• Your objective
Reproduce, please, the line that holds "Deixe um comentário" and all later lines through the end of the entries below, exactly; omit pictures.
==*==
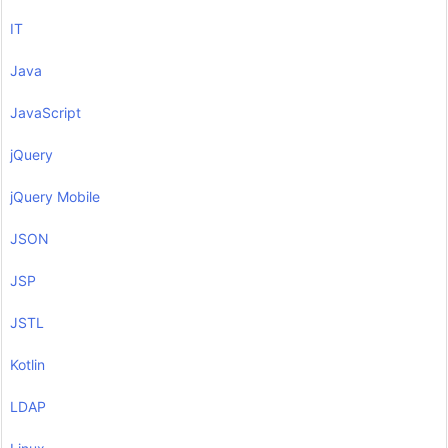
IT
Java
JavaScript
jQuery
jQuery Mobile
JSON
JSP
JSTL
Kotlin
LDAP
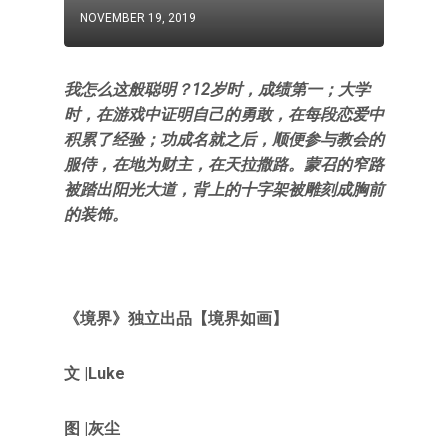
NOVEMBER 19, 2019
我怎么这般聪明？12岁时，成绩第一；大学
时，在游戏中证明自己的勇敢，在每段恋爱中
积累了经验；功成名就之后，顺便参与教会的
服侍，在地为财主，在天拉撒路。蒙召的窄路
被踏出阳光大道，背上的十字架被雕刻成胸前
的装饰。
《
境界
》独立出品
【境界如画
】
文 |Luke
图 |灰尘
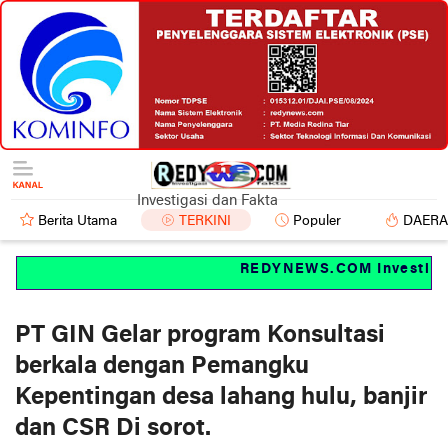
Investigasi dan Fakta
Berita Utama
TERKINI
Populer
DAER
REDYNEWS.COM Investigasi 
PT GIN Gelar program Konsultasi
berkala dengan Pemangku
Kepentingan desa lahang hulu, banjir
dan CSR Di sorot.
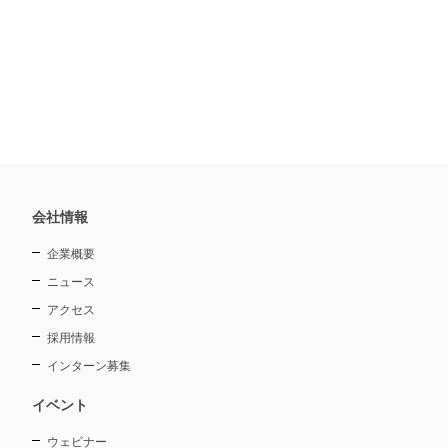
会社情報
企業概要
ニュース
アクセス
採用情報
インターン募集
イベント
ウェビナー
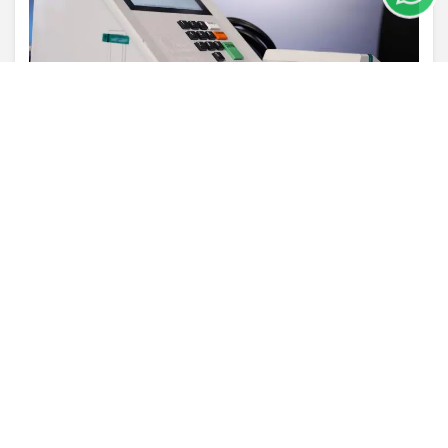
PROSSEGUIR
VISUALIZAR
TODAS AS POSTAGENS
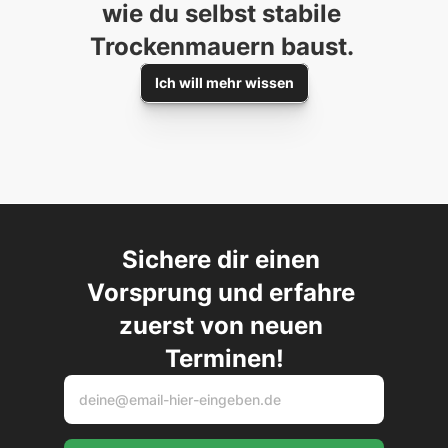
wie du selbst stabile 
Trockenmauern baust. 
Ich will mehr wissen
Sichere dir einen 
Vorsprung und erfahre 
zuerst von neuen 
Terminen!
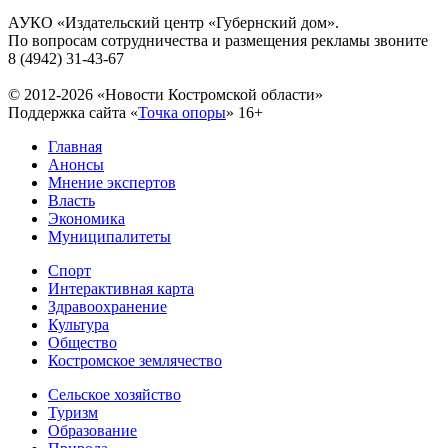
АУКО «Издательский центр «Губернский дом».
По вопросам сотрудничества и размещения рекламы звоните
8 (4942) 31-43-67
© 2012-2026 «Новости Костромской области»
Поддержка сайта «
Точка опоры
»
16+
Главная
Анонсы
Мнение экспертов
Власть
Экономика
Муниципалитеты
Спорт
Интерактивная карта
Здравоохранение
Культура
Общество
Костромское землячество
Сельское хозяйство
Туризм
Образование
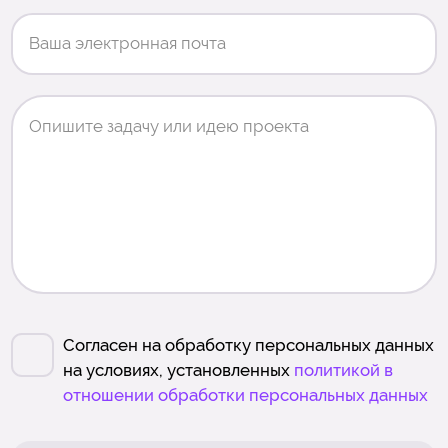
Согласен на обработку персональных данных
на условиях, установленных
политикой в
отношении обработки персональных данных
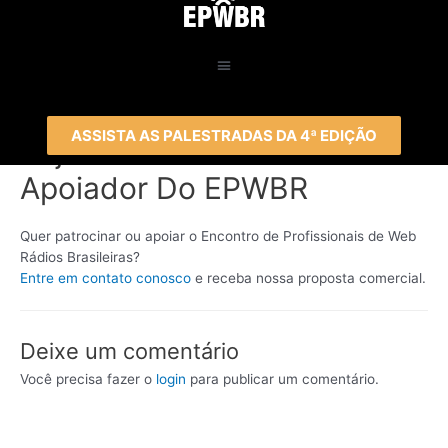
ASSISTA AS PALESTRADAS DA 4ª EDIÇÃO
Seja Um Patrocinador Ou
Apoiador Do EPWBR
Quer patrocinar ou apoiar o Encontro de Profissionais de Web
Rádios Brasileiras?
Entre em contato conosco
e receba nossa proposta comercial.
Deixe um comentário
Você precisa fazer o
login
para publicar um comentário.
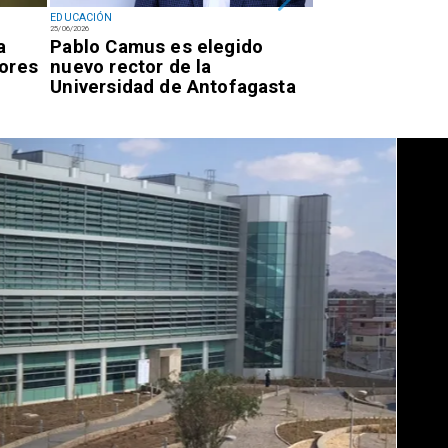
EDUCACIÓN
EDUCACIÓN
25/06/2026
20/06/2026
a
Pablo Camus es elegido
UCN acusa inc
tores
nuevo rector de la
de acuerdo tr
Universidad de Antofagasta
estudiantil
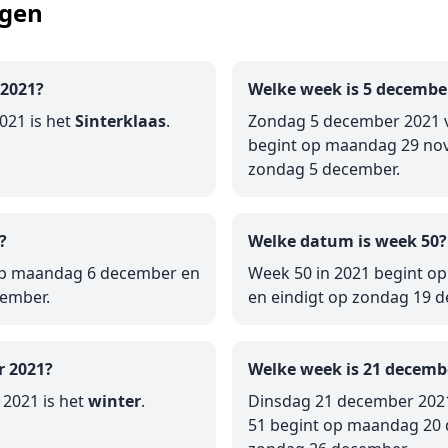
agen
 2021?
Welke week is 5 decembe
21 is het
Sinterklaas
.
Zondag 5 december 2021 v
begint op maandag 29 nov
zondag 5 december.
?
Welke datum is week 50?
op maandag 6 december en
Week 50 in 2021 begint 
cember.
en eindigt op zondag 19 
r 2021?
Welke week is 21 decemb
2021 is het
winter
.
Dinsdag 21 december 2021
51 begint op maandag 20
==*==
• Answer
Deixe um comentário
Você precisa fazer o
login
para publicar um comentário.
EDUCACIÓN
EDUCACIÓN
25/06/2026
20/06/2026
a
Pablo Camus es elegido
UCN acusa inc
tores
nuevo rector de la
de acuerdo tr
Universidad de Antofagasta
estudiantil
agen
 2021?
Welke week is 5 decembe
21 is het
Sinterklaas
.
Zondag 5 december 2021 v
begint op maandag 29 nov
zondag 5 december.
?
Welke datum is week 50?
op maandag 6 december en
Week 50 in 2021 begint 
cember.
en eindigt op zondag 19 
r 2021?
Welke week is 21 decemb
2021 is het
winter
.
Dinsdag 21 december 2021
51 begint op maandag 20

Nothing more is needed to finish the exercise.